Quote exactly, and only, the lines of the material below from the line with "T-4435, owner: JA -> VG" through the line with "T-4517, owner: JA -> VG".

DATA RECORDS:

|---|

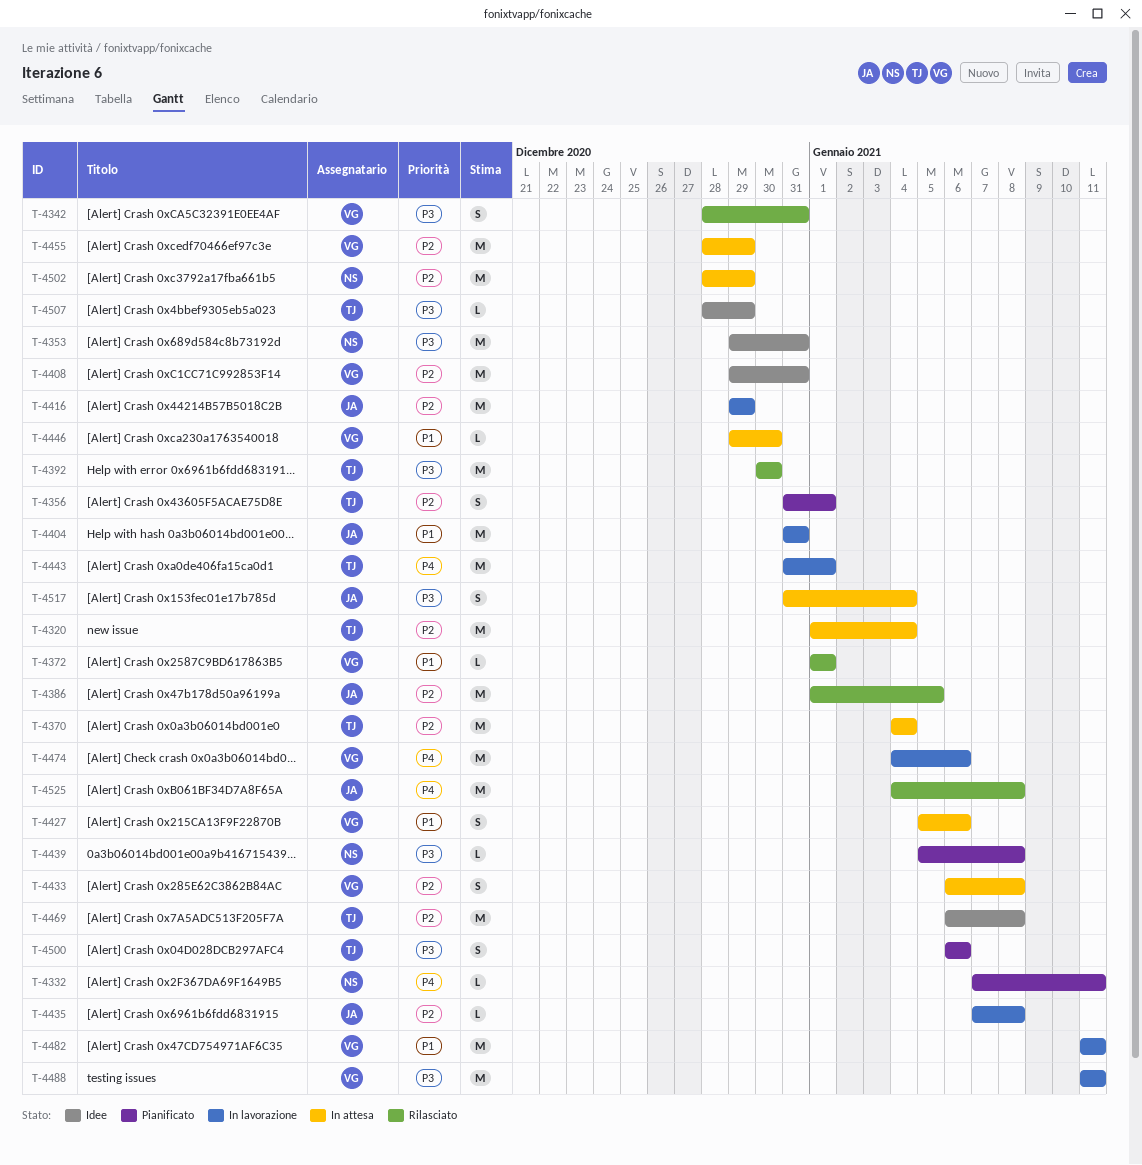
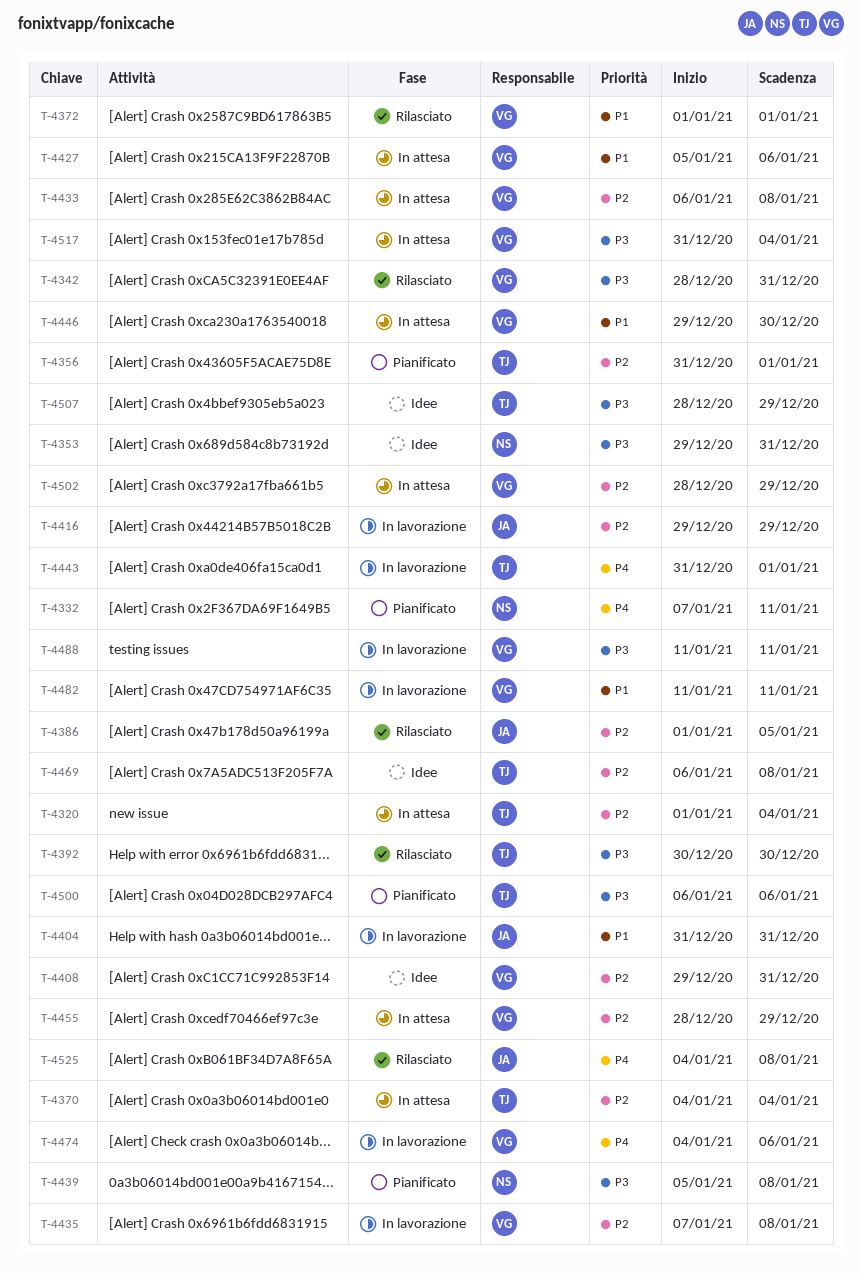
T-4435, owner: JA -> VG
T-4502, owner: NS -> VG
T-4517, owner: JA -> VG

|---|

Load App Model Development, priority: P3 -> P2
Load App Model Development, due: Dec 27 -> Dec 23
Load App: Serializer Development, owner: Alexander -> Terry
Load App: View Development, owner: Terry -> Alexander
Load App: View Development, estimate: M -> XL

|---|

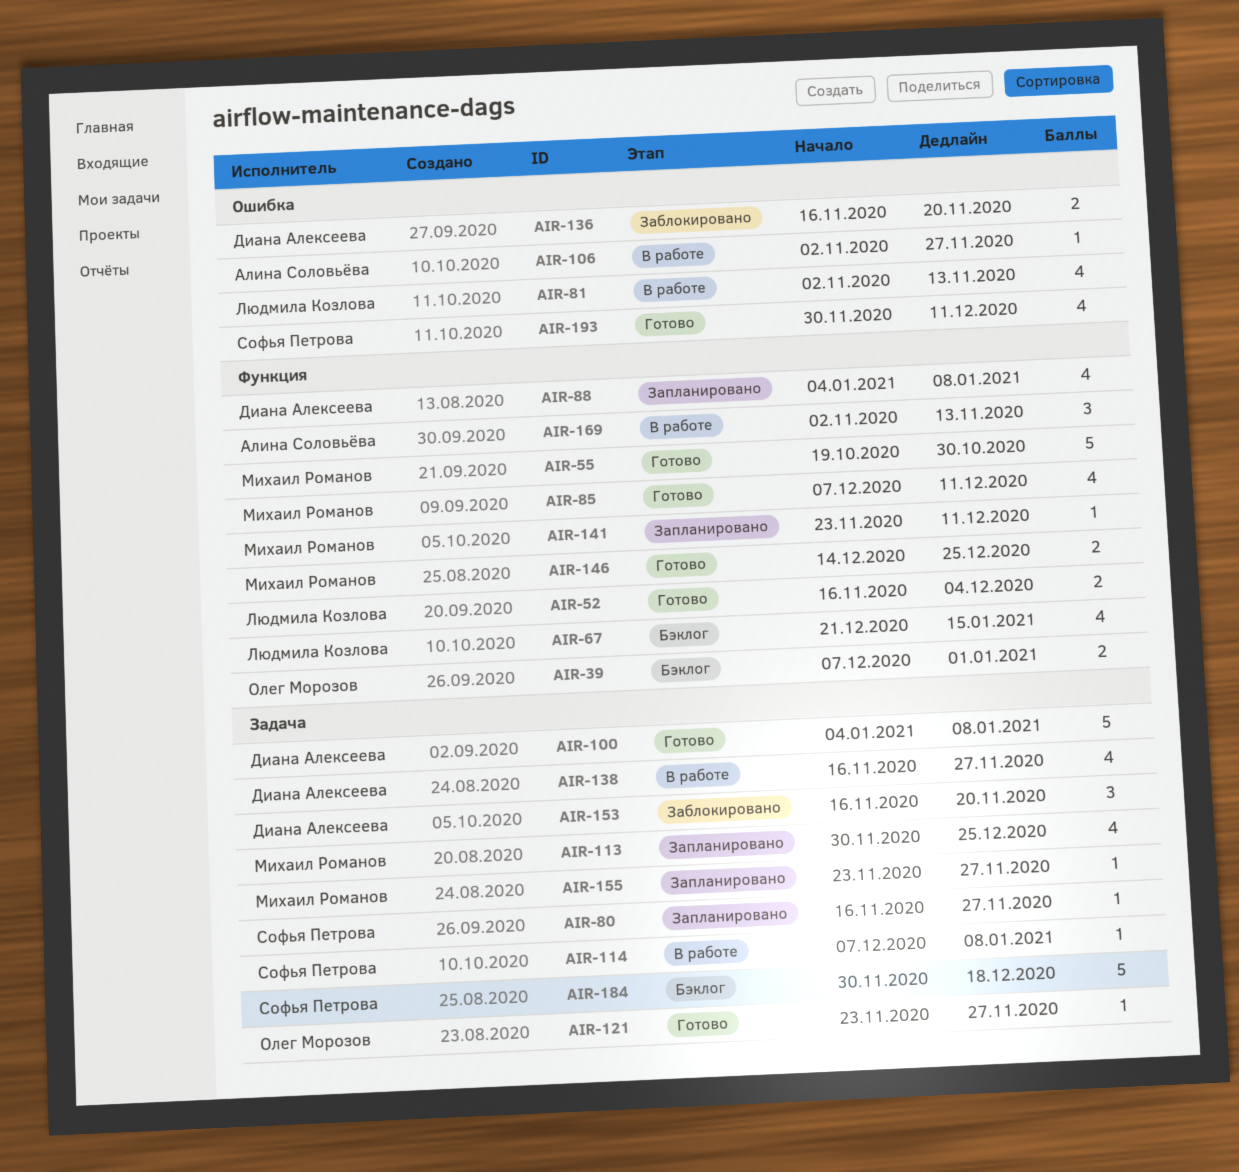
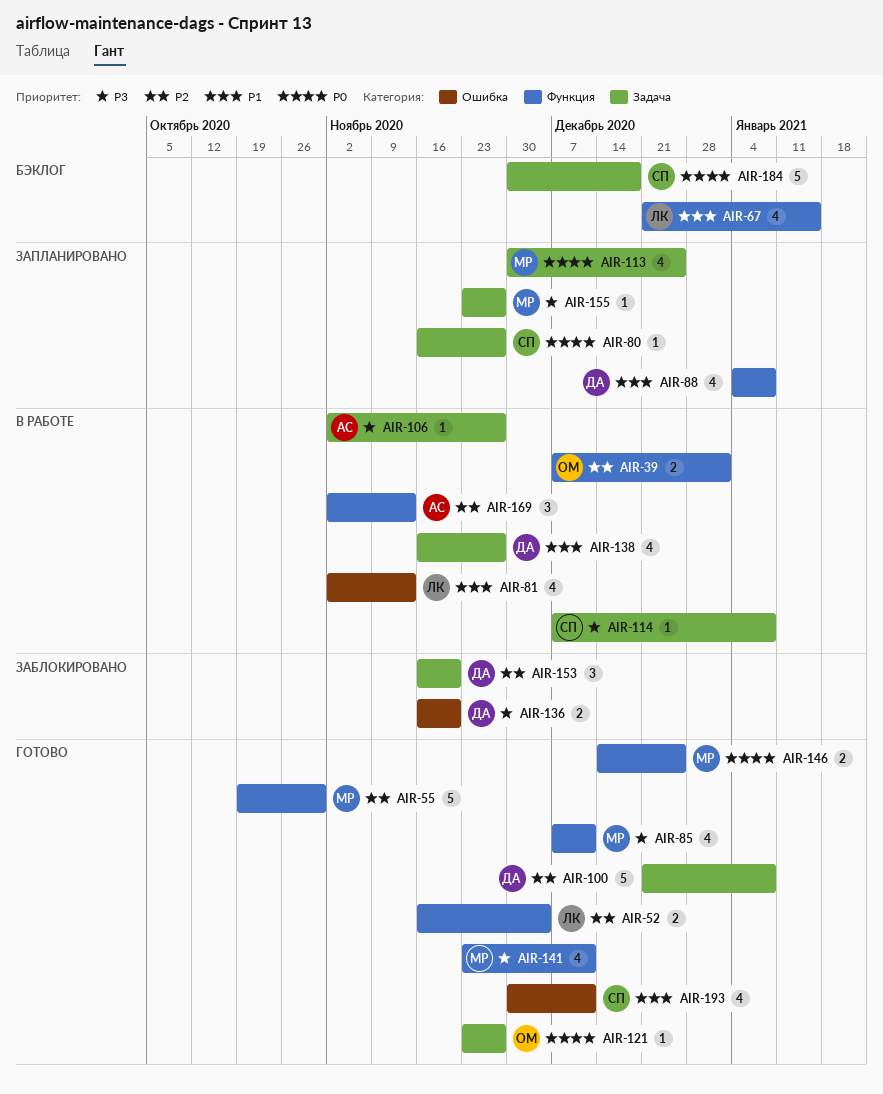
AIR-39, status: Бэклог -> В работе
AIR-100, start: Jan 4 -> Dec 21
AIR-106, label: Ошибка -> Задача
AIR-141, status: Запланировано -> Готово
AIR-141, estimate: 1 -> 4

|---|

RESPONSE:
T-4435, owner: JA -> VG
T-4502, owner: NS -> VG
T-4517, owner: JA -> VG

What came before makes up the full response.